What happens next is you. You can help. We want you to help. If you came here because a link to this page turned up in an edit summary on your watchlist, we'd like you to review the articles that you are watching. The idea is that if everyone reviews just a few articles, this mountain ends up being moved by a thousand teaspoons all digging together.

Please read the instructions for what to do and help.

Where this was discussed

The full discussion, including the original CCI case discussion from late August and the subsequent discussion at the administrator's noticeboard for incidents, can be found at Wikipedia:Administrators' noticeboard/Incidents/CCI, where we analyzed samples of articles, discussed options, and tried to come up with a means for managing such a huge investigation. There is also relevant discussion at User talk:Uncle G and User talk:Moonriddengirl (and their respective archives for September 2010).

Footnotes

  1. ^ This explanation from Moonriddengirl:

    There is a duty of care implicit in 17 U.S.C. § 512(c)(1)(A)(ii). As explicated in Report 105-551 pt.2 by the House of Representatives:

    New subsection (c)(1)(A)(ii) can best be described as a ‘‘red flag’’ test. As stated in new subsection (c)(l), a service provider need not monitor its service or affirmatively seek facts indicating infringing activity (except to the extent consistent with a standard technical measure complying with new subsection (h)), in order to claim this limitation on liability (or, indeed any other limitation provided by the legislation). However, if the service provider becomes aware of

    a ‘‘red flag’’ from which infringing activity is apparent, it will lose the limitation of liability if it takes no action. The ‘‘red flag’’ test has both a subjective and an objective element.

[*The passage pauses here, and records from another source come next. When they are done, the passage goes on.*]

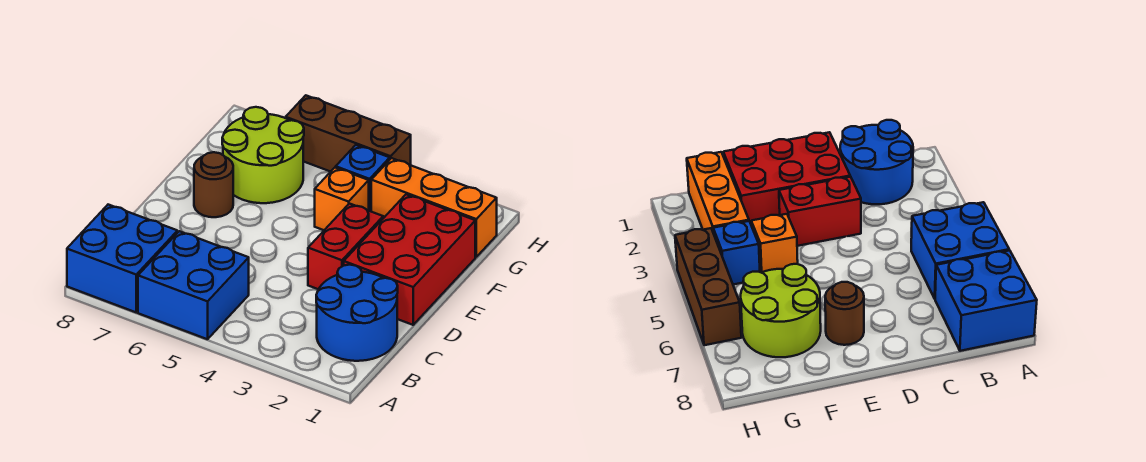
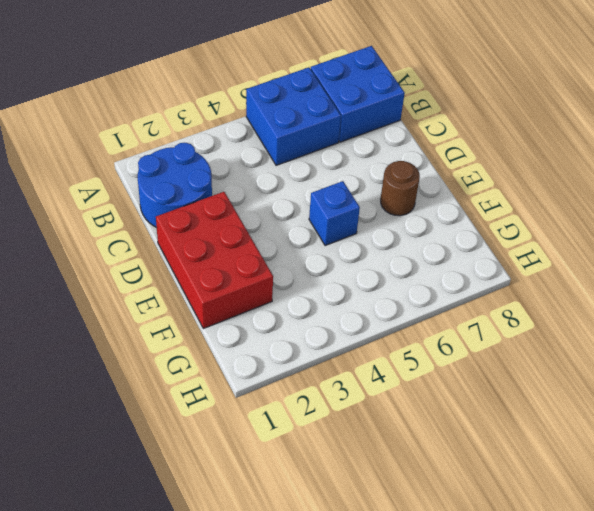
blue brick E5 level 1 -> blue brick G4 level 1
none -> red brick D3:E3 level 1
none -> orange brick F4 level 1

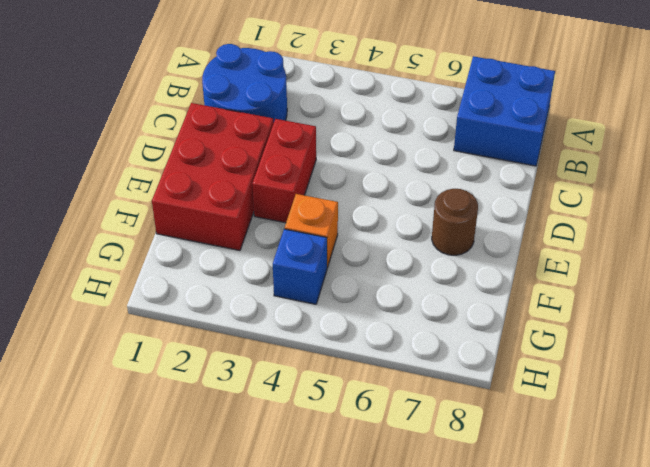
none -> blue brick A5:B6 level 1
none -> lime round brick F6:G7 level 1

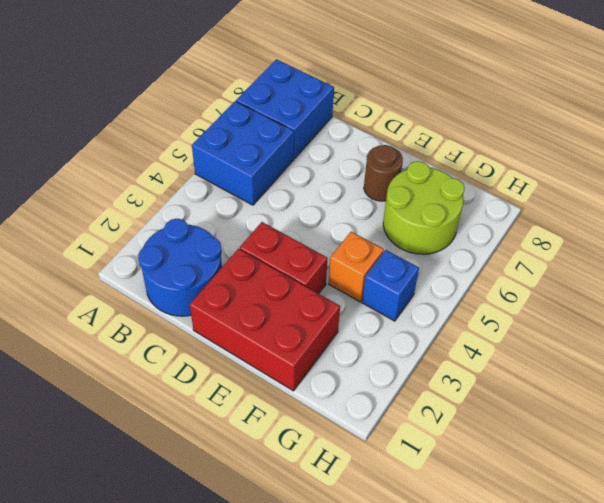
none -> orange brick G1:G3 level 1
none -> brown brick H4:H6 level 1

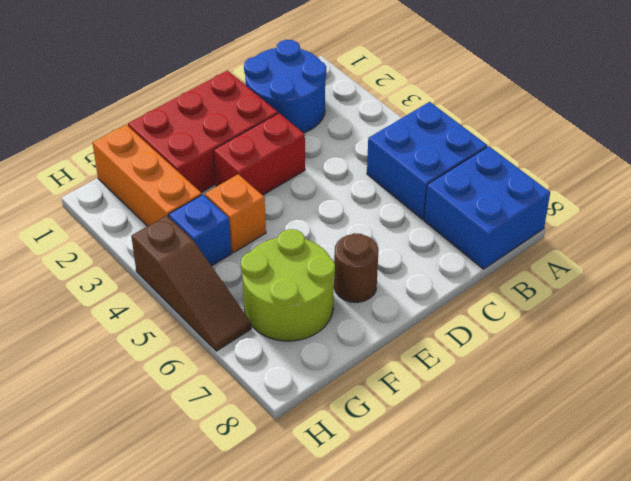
brown slope H4:H6 level 1 top 4 -> brown brick H4:H6 level 1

In determining whether the service provider was aware of a ‘‘red flag,’’ the subjective awareness of the service provider of the facts or circumstances in question must be determined. However, in deciding whether those facts or circumstances constitute a ‘‘red flag’’—in other words,

    whether infringing activity would have been apparent to a reasonable person operating under the same or similar circumstances— an objective standard should be used.

  2. ^ Even aside from the legal obligations to take action once we become aware of the problem, we have an obligation to people who re-use Wikipedia content, which we intend to be freely re-usable. People who, for example, create printed books mirroring Wikipedia articles would end up fixing copyright violations into print if we left articles untouched until we got around to them at some indefinite point in the future.
  3. ^ In any case, CorenSearchBot only reviews new articles. It only looked over the 10,000 created articles and only their initial revisions at that.